Essay / Literature

Erasmus, Born to Bring Back Literature

Holbeins Erasmus
Today (October 27) is the birthday of Desiderius Erasmus Roterodamus, known simply as Erasmus, famous in his own time as Mr. Renaissance. He was “born to bring back literature,” his contemporaries said of him: ad restituendas literas natus.

The Renaissance was a defining event in Western intellectual history, precisely because it looked back into antiquity for inspiration. Erasmus perfected this method of looking to the writings of the past for the reinvigoration of the present. His central conviction was “that to turn to the beautiful literature of the past was not to turn away from Christianity and Christian values, as the enemies of the classics said, but that all that is great in human thought can be turned to the glory of God,” according to Margaret Mann Phillips (from “Erasmus and the Classics,” by Margaret Mann Phillips, in T.A. Dorey, ed, Erasmus. (Univ. New Mexico Press, 1970).

Phillips goes on to say that for Erasmus, “The task was primarily linguistic. It was not necessary to worship God in bad grammar; in a way it was as simple as that.”

If the richness of the classical heritage were to be recognized, and the service of Christ freed both from narrow devotion and from soulless dialectic, it was necessary to have the tools, a purified Latin and above all, Greek: it was necessary to have the texts, to publish the whole obtainable range of the classical authors and the Fathers of the Church, and the Greek text of the New Testament; it was necessary to go further and apply the standards obtained in various forms that would breathe the spirit of antiquity which was also the spirit of the modern world.
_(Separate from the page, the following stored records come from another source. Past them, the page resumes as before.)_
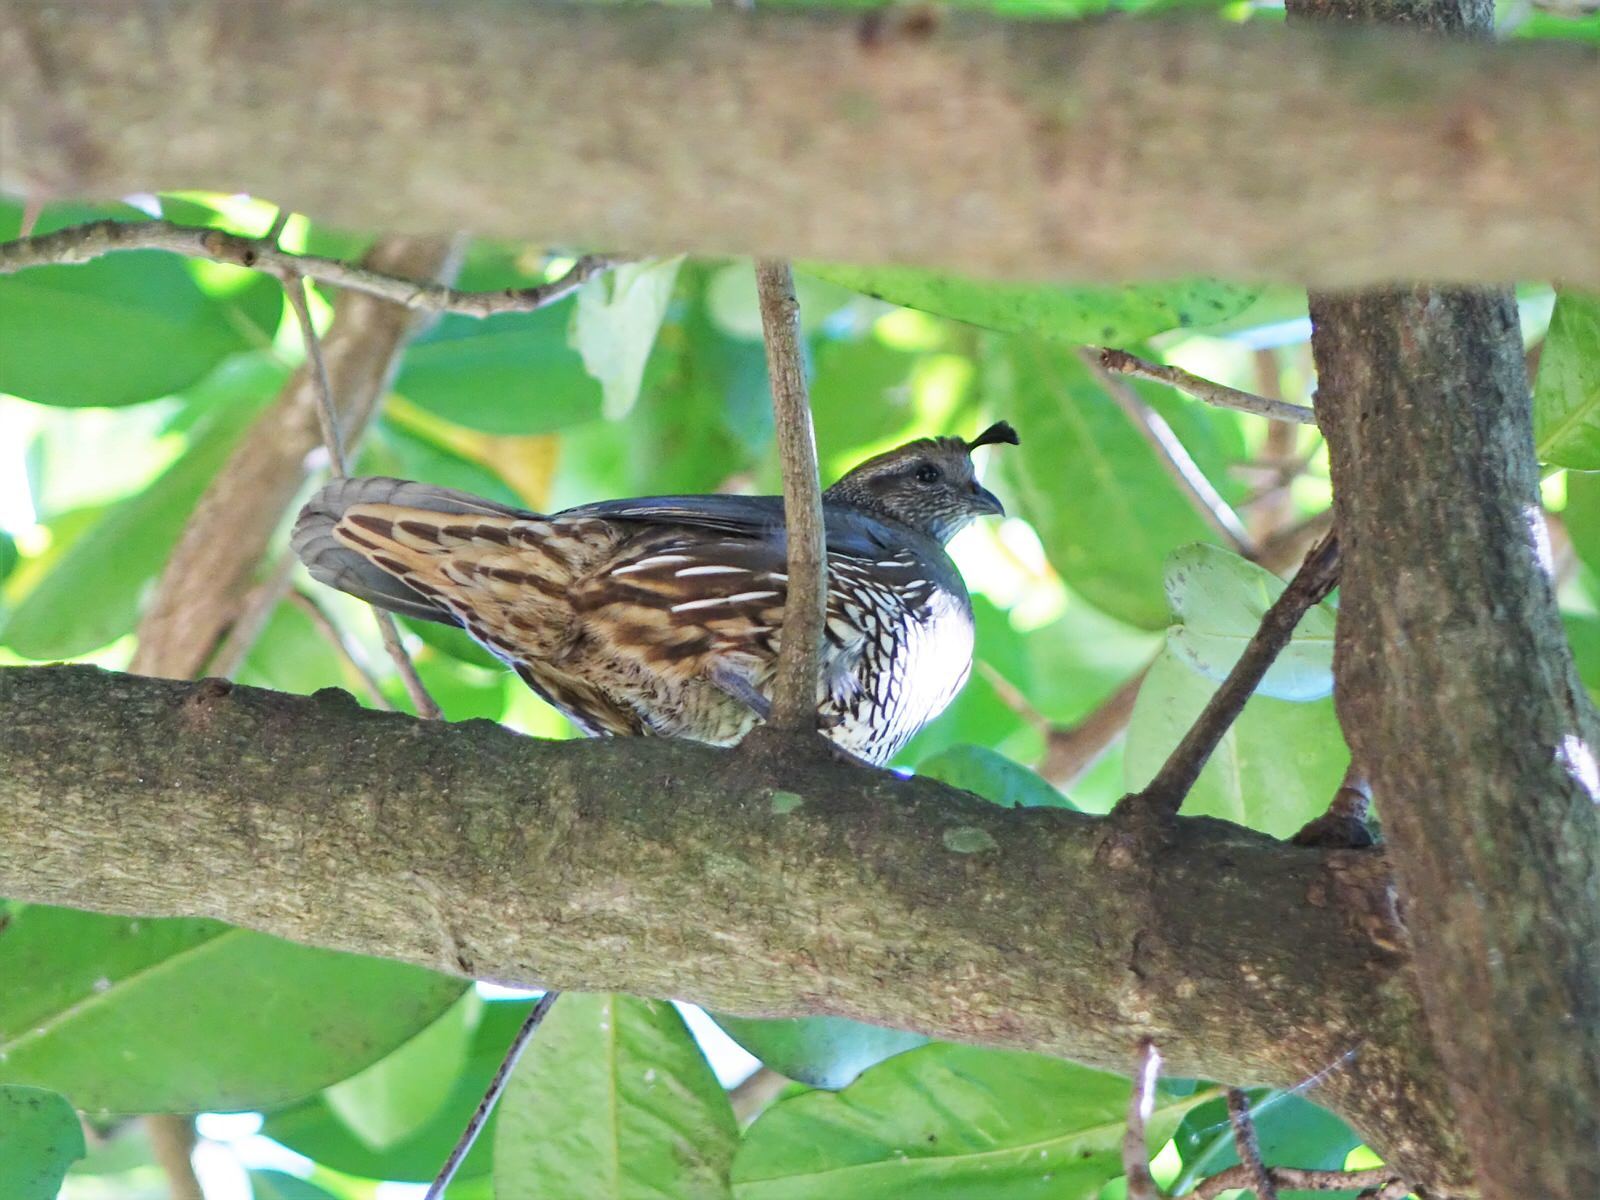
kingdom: Animalia
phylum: Chordata
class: Aves
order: Galliformes
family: Odontophoridae
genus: Callipepla
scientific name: Callipepla californica
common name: California quail
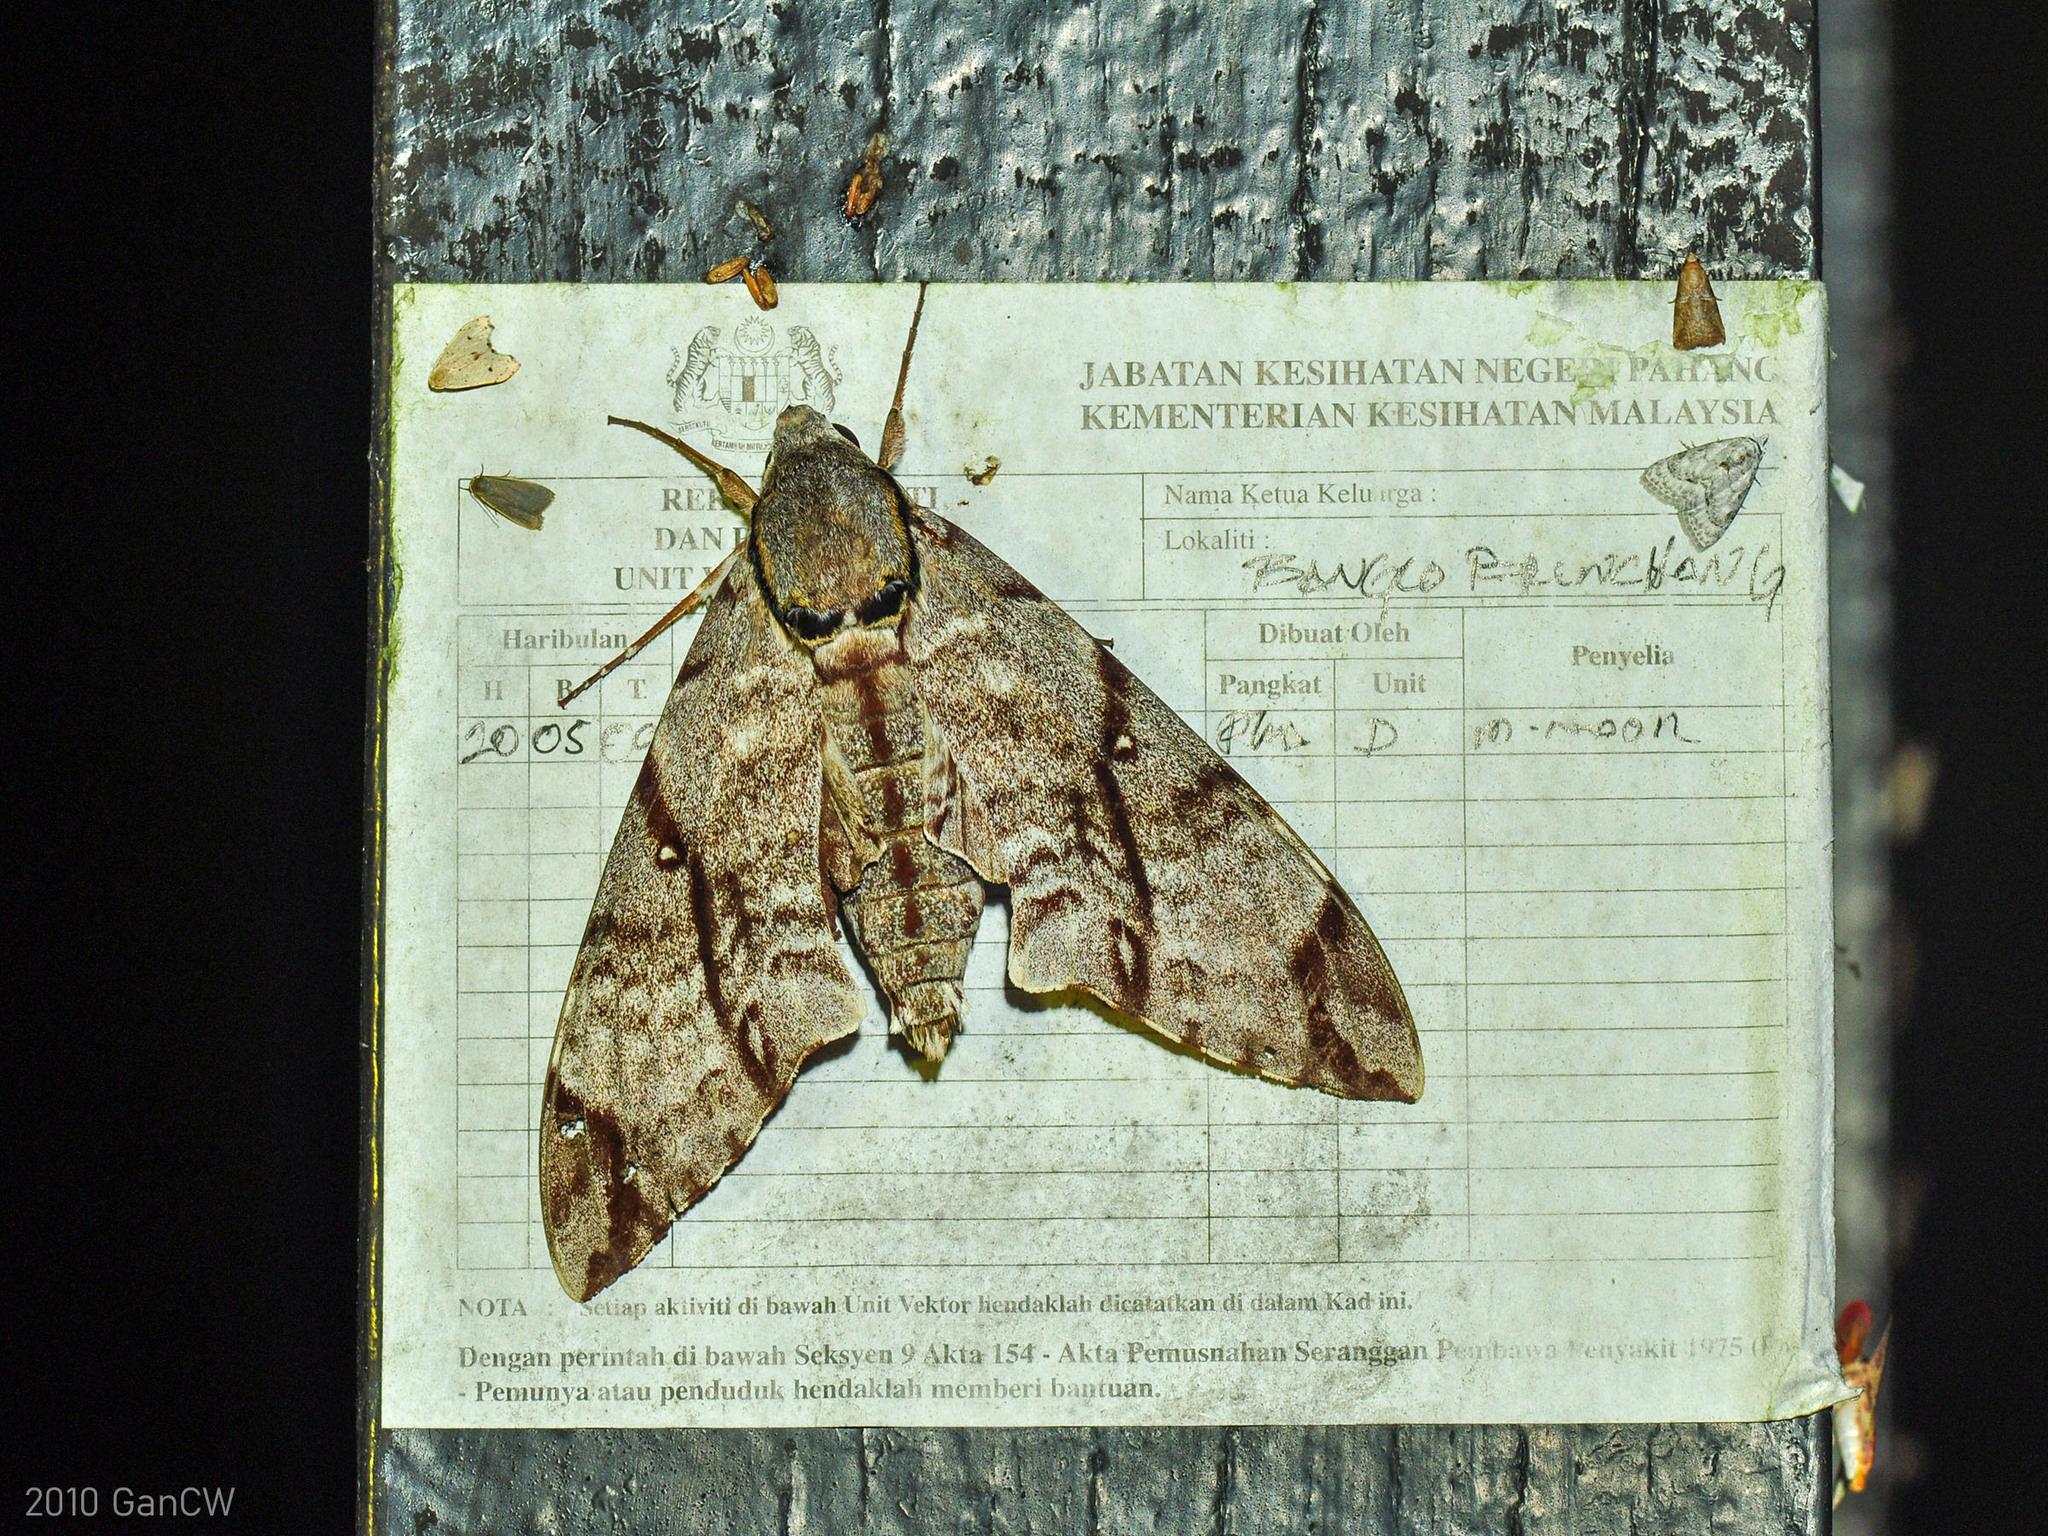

The distinction of Erasmus lay in his clear vision of the object in view. It was more than a dedicatd scholar who was required here. It had to be someone whose ideals of scholarship were high but his sense of the ultimate aim still h igher; a practical idealist who could appreciat the necessity for exactitude but could see beyond it to the knitting together of the best in human experience. Erasmus was in this way the man for the hour. (p. 5)

What Erasmus hated was to see theology handled in way that was boring, drab, and mind-numbing. In a 1519 letter to a friend, he wrote about his excitement in reading old Cicero: “…it kindled in me such a love of what is fine and good, that I never felt anything like it before when reading our modern writers –who, Christians themselves, talk about the mysteries of Christian philosophy with great subtlety, as we think, but with dullness just as great.”

Is it better to read beautiful pagans than ugly Christians? Erasmus didn’t want to have to choose. He did everything in his power to bring about a world in which that stark alternative would never present itself. He invested his life’s work in giving his contemporaries the tools they needed to begin producing a Christian literature that was beautiful.

On Erasmus’ birthday, it is enough to celebrate this great Erasmian goal. Erasmus may have carried out his program in a naive way, and if it’s possible to be “too clever by half,” Erasmus was probably too clever for his own good by a factor of ten. Luther called him “an eel that only Christ could catch.” Roland Bainton pointed out that his legacy fell largely into the wrong hands: “Rejected by the Catholics as subersive and by the Protestants as evasive, he has fallen chiefly into the hands of the rationalists who have appreciated him chiefly for his satire on contemporary superstitions.” His motives, goals, and decisions were always too complex. But what he can teach us, and what we need to learn from him today is that it is not necessary to worship God in bad grammar, cant phrases, cheesy music, small ideas, or lazy formulations.